[[ Records provided open ]]
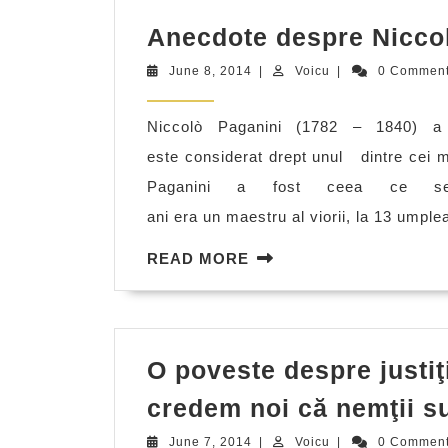
Anecdote despre Nicco
June
Voicu
June 8, 2014
|
Voicu
|
0 Commen
8,
2014
Niccolò Paganini (1782 – 1840) a 
este considerat drept unul dintre cei mai
Paganini a fost ceea ce s
ani era un maestru al viorii, la 13 umplea
READ
READ MORE
MORE
O poveste despre justi
credem noi că nemţii s
June
Voicu
June 7, 2014
|
Voicu
|
0 Commen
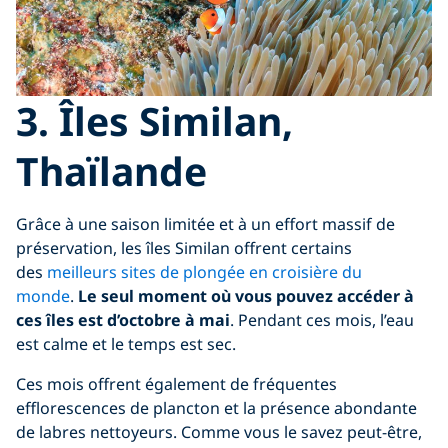
3. Îles Similan,
Thaïlande
Grâce à une saison limitée et à un effort massif de
préservation, les îles Similan offrent certains
des
meilleurs sites de plongée en croisière du
monde
.
Le seul moment où vous pouvez accéder à
ces îles est d’octobre à mai
. Pendant ces mois, l’eau
est calme et le temps est sec.
Ces mois offrent également de fréquentes
efflorescences de plancton et la présence abondante
de labres nettoyeurs. Comme vous le savez peut-être,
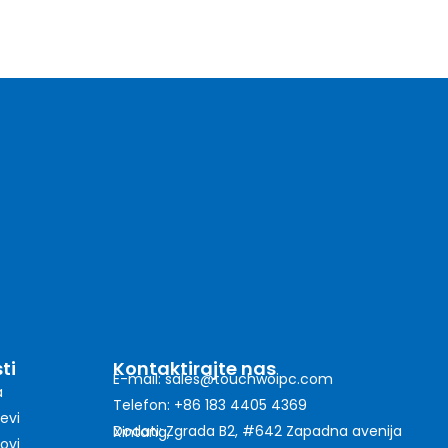
ti
Kontaktirajte nas
E-mail: sales@touchwoipc.com
a
Telefon: +86 183 4405 4369
evi
Dodati: Zgrada B2, #642 Zapadna avenija Xintang,
ovi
[[ Records provided closed ]]
- **The problem**
The number of lines in the data holding the string "vous" is the whole answer.

- **Result of this exercise**
2